Greg beamed at his future son-in-law, shook his hand, and clapped him on the shoulder. “Welcome to the family, son. Does Nat know you’re going to propose?”
“We’ve been talking about it for a while, but no, she doesn’t know anything about this. I want it to be a surprise tomorrow night,” said John.
Later, Aida would tell Greg how sweet she thought it was that John believed Natalia was completely in the dark about his intentions this Christmas.
“She just finished her last semester of undergrad work,” Greg said, “and then she’s moving straight on into her graduate work. And you’re in school too.” He looked at his wife, who nodded. “We only ask that you wait to have the wedding until after she finishes her master’s.” Nat was in a five-year bachelor’s/master’s program in neuroscience that she would be finishing in a little more than a year.
“That’s about when I’ll be finishing my undergrad. We were thinking of that time frame too.”
Nat emerged from the crowd holding a drink carrier with four steaming cups. “Here we go…everything okay?”

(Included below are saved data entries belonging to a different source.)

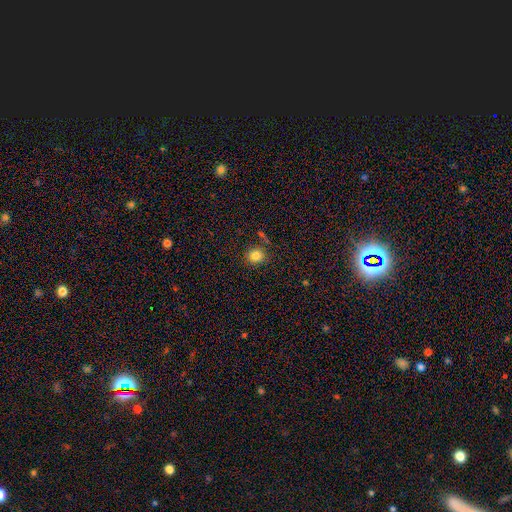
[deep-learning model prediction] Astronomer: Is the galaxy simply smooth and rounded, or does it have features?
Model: smooth — 82%.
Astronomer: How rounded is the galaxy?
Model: round — 79%.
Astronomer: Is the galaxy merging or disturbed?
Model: none — 79%.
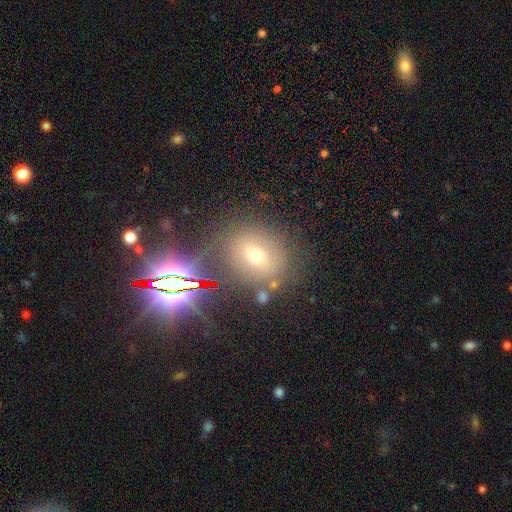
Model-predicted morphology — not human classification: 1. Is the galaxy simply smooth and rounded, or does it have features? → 56% smooth, 26% star or artifact, 19% featured or disk.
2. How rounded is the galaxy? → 72% round, 27% in between, 1% cigar-shaped.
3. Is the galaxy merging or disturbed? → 76% none, 12% minor disturbance, 6% merger, 6% major disturbance.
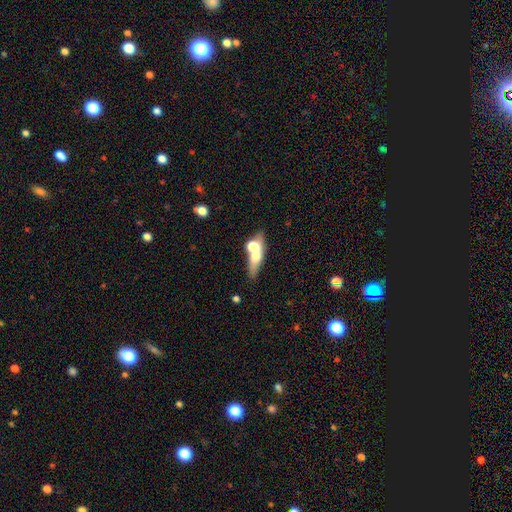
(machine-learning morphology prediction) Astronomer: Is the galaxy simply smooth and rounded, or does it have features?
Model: smooth — 54% (runner-up: featured or disk, 36%).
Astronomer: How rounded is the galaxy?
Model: cigar-shaped — 44% (runner-up: in between, 40%).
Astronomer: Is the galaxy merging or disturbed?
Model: none — 47% (runner-up: merger, 34%).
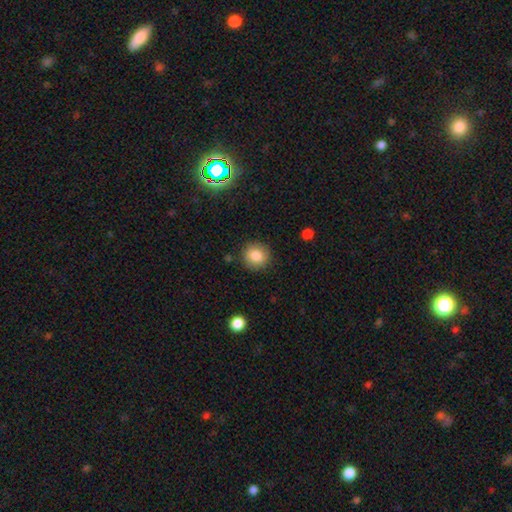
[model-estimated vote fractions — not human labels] A smooth galaxy with no disk features (85%) that is round (89%). Merging: none (88%).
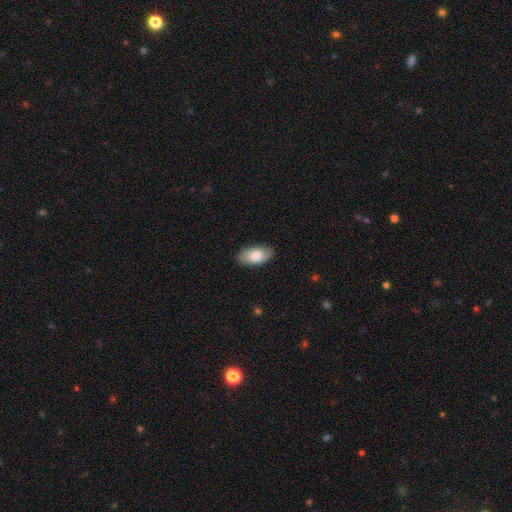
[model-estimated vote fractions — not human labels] Smooth or featured?
  - smooth: 80% *
  - featured or disk: 14%
  - star or artifact: 6%
How rounded?
  - in between: 94% *
  - round: 3%
  - cigar-shaped: 3%
Merging?
  - none: 86% *
  - minor disturbance: 11%
  - major disturbance: 2%
  - merger: 1%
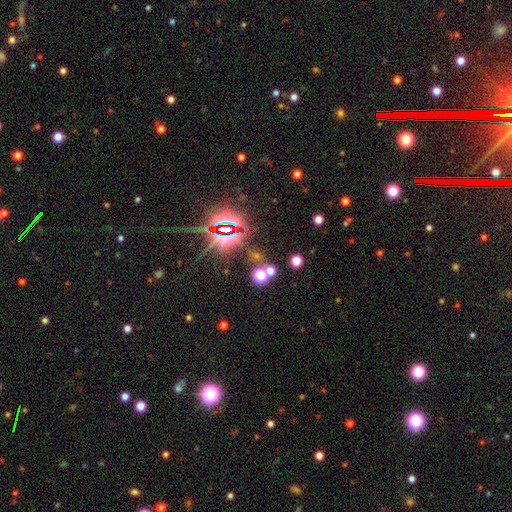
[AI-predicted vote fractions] Smooth or featured? Predicted: star or artifact (p=0.79).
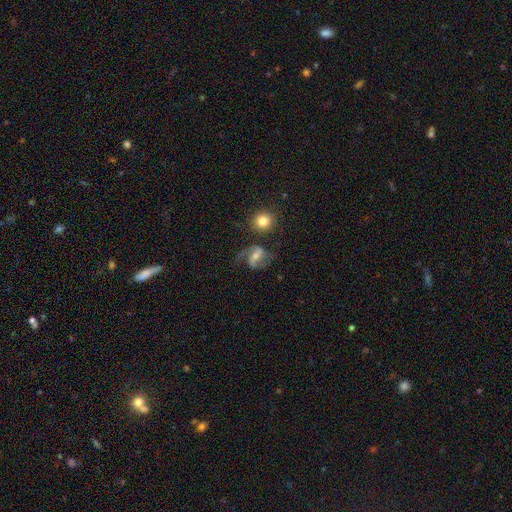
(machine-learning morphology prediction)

“Yeah, we’re good,” said John, and they moved to catch up with the procession. “So when do they get someone to let them in?”
***
The day of the Christmas open house was clear and crisp. All the monks came, along with many members of Mollie and Francisco’s family. Aida had invited some of her coworkers, and Greg had asked his team members to come as well. The advantage of an open house was that the guests could come and go as best fit their schedule. The food, an odd mixture of traditional New Mexican and Greek fare, complemented each other well. The sweetness of baklava or Christopsomo after tamales with coffee was a new experience for all. At the en
d of the day, with the piñon fire burning in the kiva fireplace and the Christmas tree lit up, John pulled Nat out in front of everyone, got down on one knee, and presented her with a small box.
“Natalia, will you marry me?”
She pulled him up off the floor, gently took his head in her hands, kissed him, and said, “Of course.”

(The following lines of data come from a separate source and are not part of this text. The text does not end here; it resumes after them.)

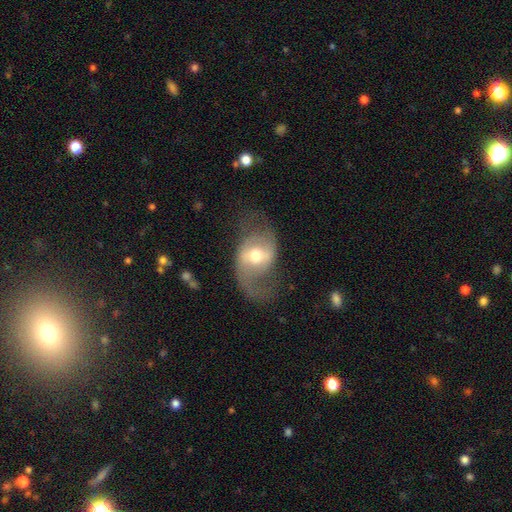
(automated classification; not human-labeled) Q: Smooth or featured?
A: featured or disk (74%); runner-up: smooth (20%)
Q: Edge-on disk?
A: no (95%); runner-up: yes (5%)
Q: Bar?
A: weak (43%); runner-up: no (34%)
Q: Spiral arms?
A: yes (84%); runner-up: no (16%)
Q: Spiral winding?
A: loose (55%); runner-up: medium (36%)
Q: Spiral arm count?
A: 2 (79%); runner-up: 1 (13%)
Q: Bulge size?
A: moderate (71%); runner-up: small (16%)
Q: Merging?
A: none (55%); runner-up: major disturbance (23%)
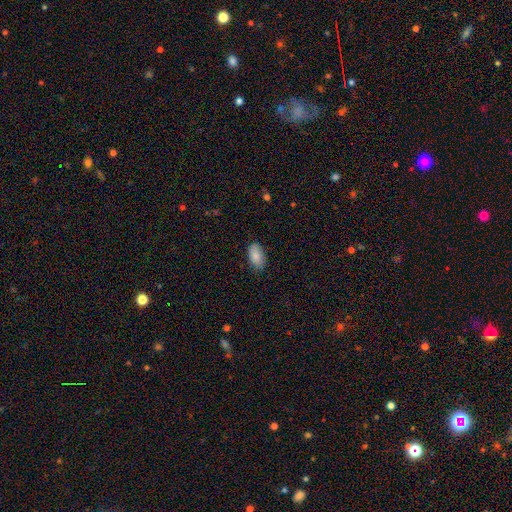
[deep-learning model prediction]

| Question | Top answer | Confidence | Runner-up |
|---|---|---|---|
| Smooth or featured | smooth | 87% | star or artifact (7%) |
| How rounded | in between | 94% | round (4%) |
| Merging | none | 80% | minor disturbance (16%) |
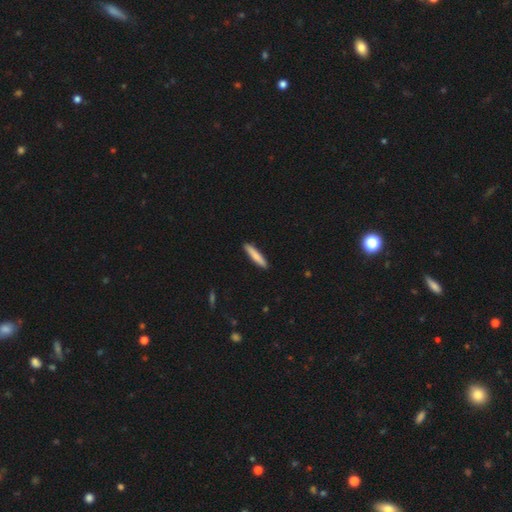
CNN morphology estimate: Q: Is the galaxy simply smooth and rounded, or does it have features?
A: smooth — 80%.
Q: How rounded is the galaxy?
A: cigar-shaped — 91%.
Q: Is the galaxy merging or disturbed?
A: none — 91%.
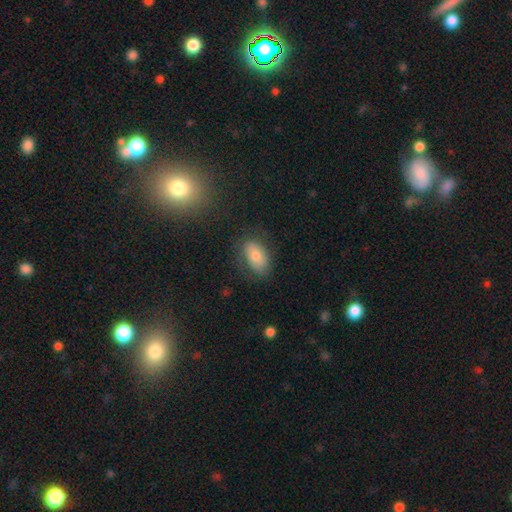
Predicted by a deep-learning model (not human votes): The model was most divided on "smooth or featured": smooth: 67%, featured or disk: 24%, star or artifact: 10%. More confident: how rounded — in between (90%); merging — none (72%).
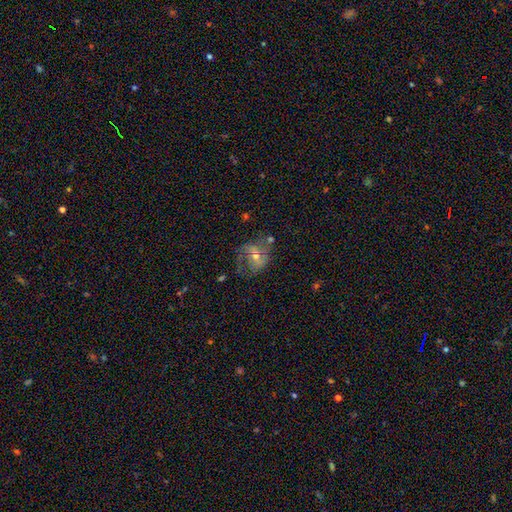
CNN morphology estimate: Smooth or featured? Predicted: featured or disk (p=0.63). Edge-on disk? Predicted: no (p=0.97). Bar? Predicted: no (p=0.42). Spiral arms? Predicted: yes (p=0.75). Bulge size? Predicted: moderate (p=0.48). Merging? Predicted: none (p=0.43).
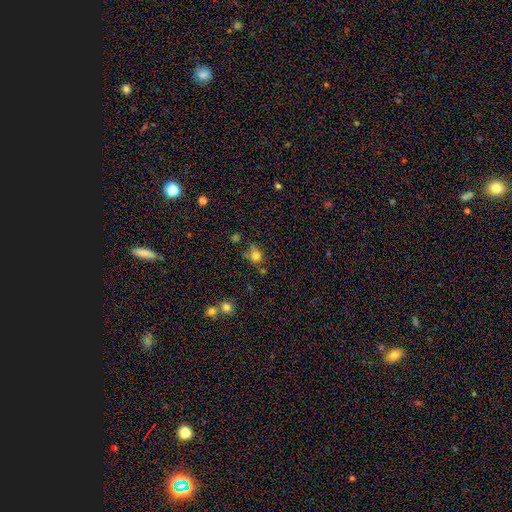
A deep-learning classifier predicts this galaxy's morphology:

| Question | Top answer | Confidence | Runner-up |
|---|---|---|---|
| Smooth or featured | smooth | 76% | star or artifact (15%) |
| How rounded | round | 74% | in between (24%) |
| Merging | none | 59% | minor disturbance (20%) |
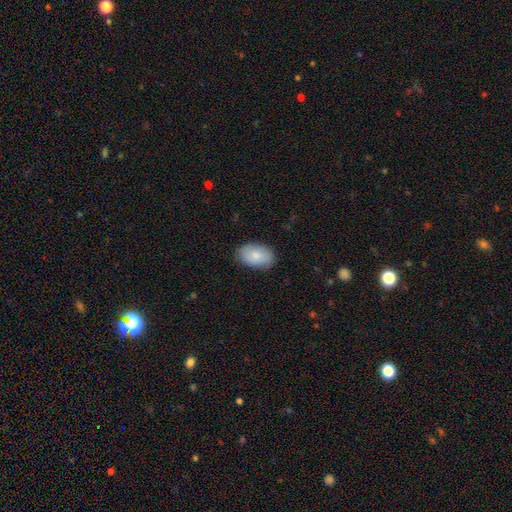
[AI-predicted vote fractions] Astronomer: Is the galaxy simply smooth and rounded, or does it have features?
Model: smooth — 83%.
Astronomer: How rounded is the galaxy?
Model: in between — 91%.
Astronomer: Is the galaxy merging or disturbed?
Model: none — 84%.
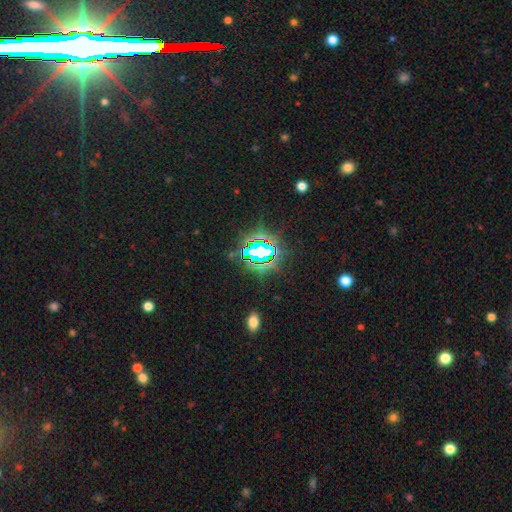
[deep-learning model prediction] Smooth or featured? Predicted: star or artifact (p=0.75).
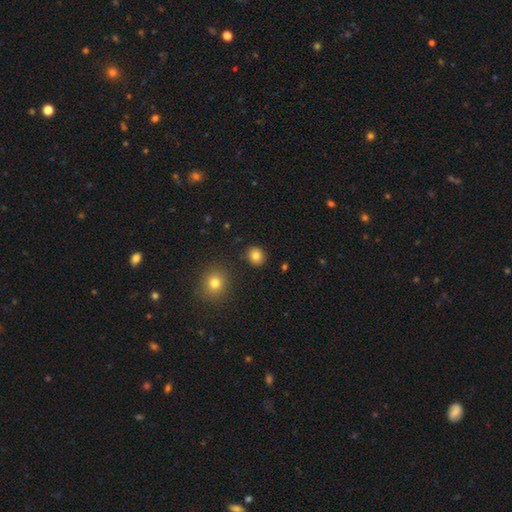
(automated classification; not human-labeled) A smooth galaxy with no disk features (82%) that is round (73%).

Vote fractions:
- Smooth or featured? smooth: 82% / star or artifact: 11% / featured or disk: 7%
- How rounded? round: 73% / in between: 26% / cigar-shaped: 1%
- Merging? none: 88% / minor disturbance: 7% / major disturbance: 2% / merger: 2%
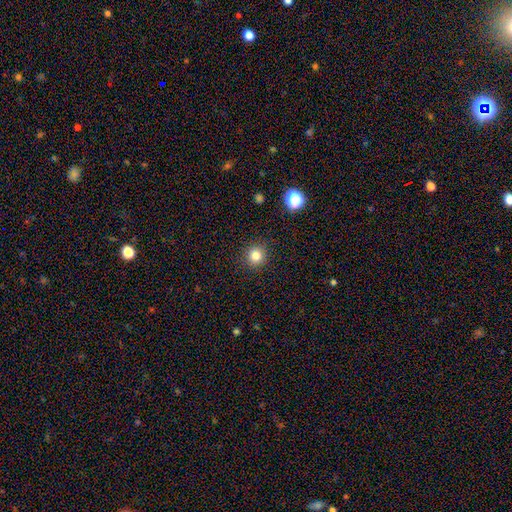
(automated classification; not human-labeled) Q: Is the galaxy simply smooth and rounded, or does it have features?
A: smooth — 82%.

Both Greg and Aida teared up as applause, shouts of congratulations, and several excellent gritos filled the house. Their lives were indeed whole and healthy again.
***
Three hundred miles to the north, a man was screaming in the night.
“Get away from me. Stay away from me. No!”
The guards at the federal Supermax in Florence, Colorado, had seen this all before. In fact, it was pretty much expected. Lock up a person in isolation for twenty-three hours a day for months that stretched into years and they broke down. This one had had it worse, though. His only human contact, if you could call it that, was with a voice he heard while sitting alone in a room staring at a one-way mirror. What the man saw in the reflection didn’t remotely resemble the face he had known eighteen months ago. The time had been hard on Jerome Gilden, aging him prematurely. The bitter, rapid decay he had fought against with his considerable will now ate away at him, both inside and out.
This torment, this unwelcome visitor in the night, though, was something new. It usually came as he was trying to fall asleep, which was his only true escape from this place. When it came, he felt as if something was clutching at his mind, trying to dig itself into him. He would lie there, fully aware, watching the room spin around him, and sink further into his terror. It would have provided him scant comfort to know the cause of his anguish was that someone was thinking about him or that a nameless, faceless monk had been wrong on one crucial point. Aida Doxiphus wasn’t the last person who had been on Beverly Michelson’s mind.